A new study indicates that many insurance customers are logging on to social media websites for investment-related reasons.
According to the report, titled "Social Media's Impact on Personal Finance and Investing," market research and consulting firm Cogent Research finds that investors' decisions are frequently based on analyses and observations they've made through social media channels such as LinkedIn, Facebook and Twitter.
Based on data from 4,000 investors who have investable assets valued at more than $100,000, the report found that in 70 percent of instances, investors reallocated their holdings or changed the relationship with specific investment products as a direct result of social media engagement.
In previous studies conducted by Cogent Research, the consulting firm has found that more than one in every four consumers - U.S. adults, specifically - uses social media for personal finance and investment decisions.
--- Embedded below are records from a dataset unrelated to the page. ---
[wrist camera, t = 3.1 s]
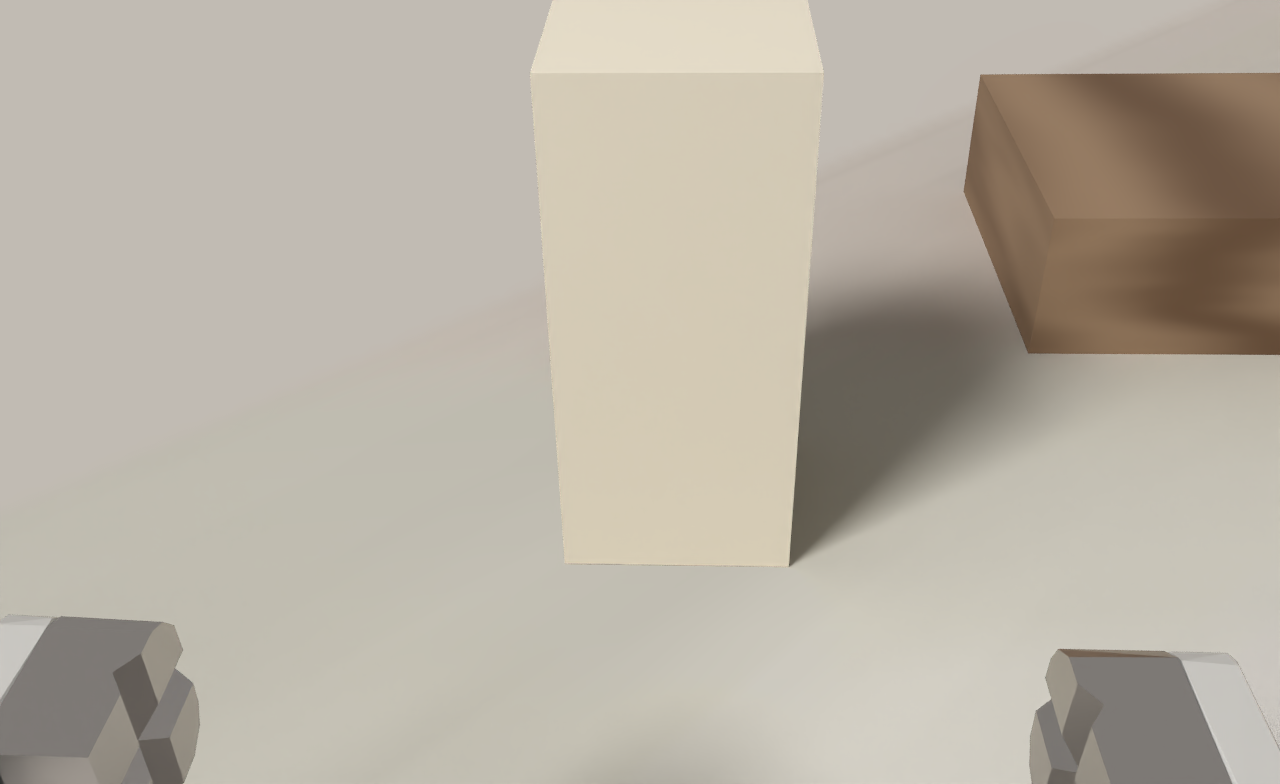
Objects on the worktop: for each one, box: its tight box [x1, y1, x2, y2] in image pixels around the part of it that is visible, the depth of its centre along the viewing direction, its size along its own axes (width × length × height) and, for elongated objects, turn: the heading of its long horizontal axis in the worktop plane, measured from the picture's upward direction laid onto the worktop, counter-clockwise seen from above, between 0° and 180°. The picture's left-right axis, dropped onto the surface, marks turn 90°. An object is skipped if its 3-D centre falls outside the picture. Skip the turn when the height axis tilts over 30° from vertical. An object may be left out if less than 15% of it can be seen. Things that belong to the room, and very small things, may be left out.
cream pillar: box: [530, 0, 824, 567], centre depth 23 cm, size 4×4×10 cm
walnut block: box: [964, 73, 1280, 355], centre depth 33 cm, size 9×9×4 cm
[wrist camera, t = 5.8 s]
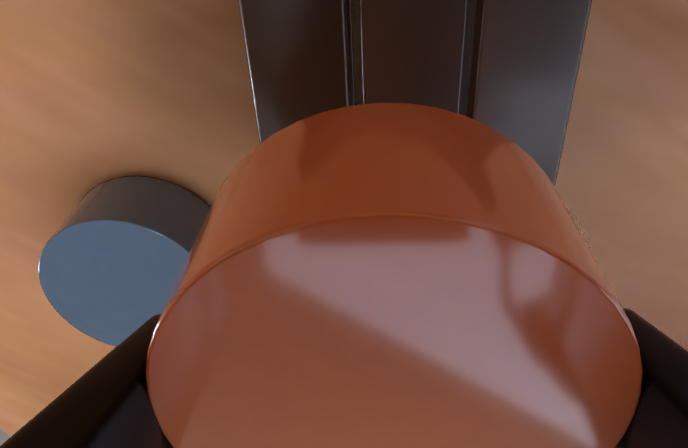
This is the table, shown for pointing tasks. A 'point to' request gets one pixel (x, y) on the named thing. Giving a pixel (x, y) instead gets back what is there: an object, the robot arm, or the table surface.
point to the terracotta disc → (391, 299)
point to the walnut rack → (422, 62)
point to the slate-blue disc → (120, 255)
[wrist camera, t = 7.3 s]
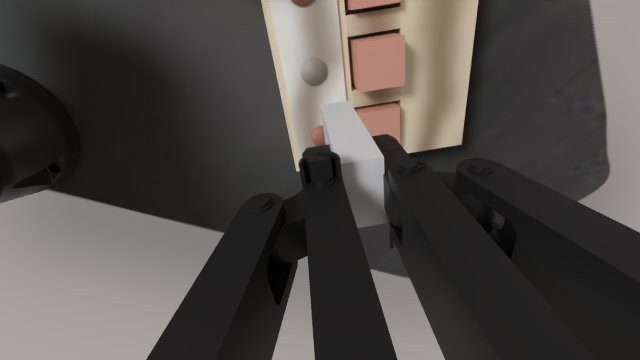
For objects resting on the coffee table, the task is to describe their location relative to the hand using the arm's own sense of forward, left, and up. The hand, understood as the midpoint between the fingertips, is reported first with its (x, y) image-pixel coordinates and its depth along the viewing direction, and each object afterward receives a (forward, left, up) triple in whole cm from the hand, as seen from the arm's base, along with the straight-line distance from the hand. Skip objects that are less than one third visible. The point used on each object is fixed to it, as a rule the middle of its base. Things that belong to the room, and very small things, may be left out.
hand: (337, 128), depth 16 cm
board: (+6, 0, -20) cm, 21 cm away
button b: (+6, 0, -18) cm, 19 cm away
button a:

Business owners have glommed on to the fact that more people are using social media, and as a result, are using it more regularly. Tony Ferreira, Cogent Research's managing director, advised that the more regular use of social media carries with it some risk.
"For every positive comment and favorable investment decision comes the possibility for damaging content," said Ferreira. "However, the larger risk to a firm is ignoring negative comments that may already exist."
According to a separate report poll conducted by the Small Business Authority, close to 60 percent of business owners use social media to engage with their customers. Approximately 55 percent of respondents also said that it was a significant outlet for overall sales growth. More than half of the poll's participants additionally indicated that social media had enabled them to grow their clientele base.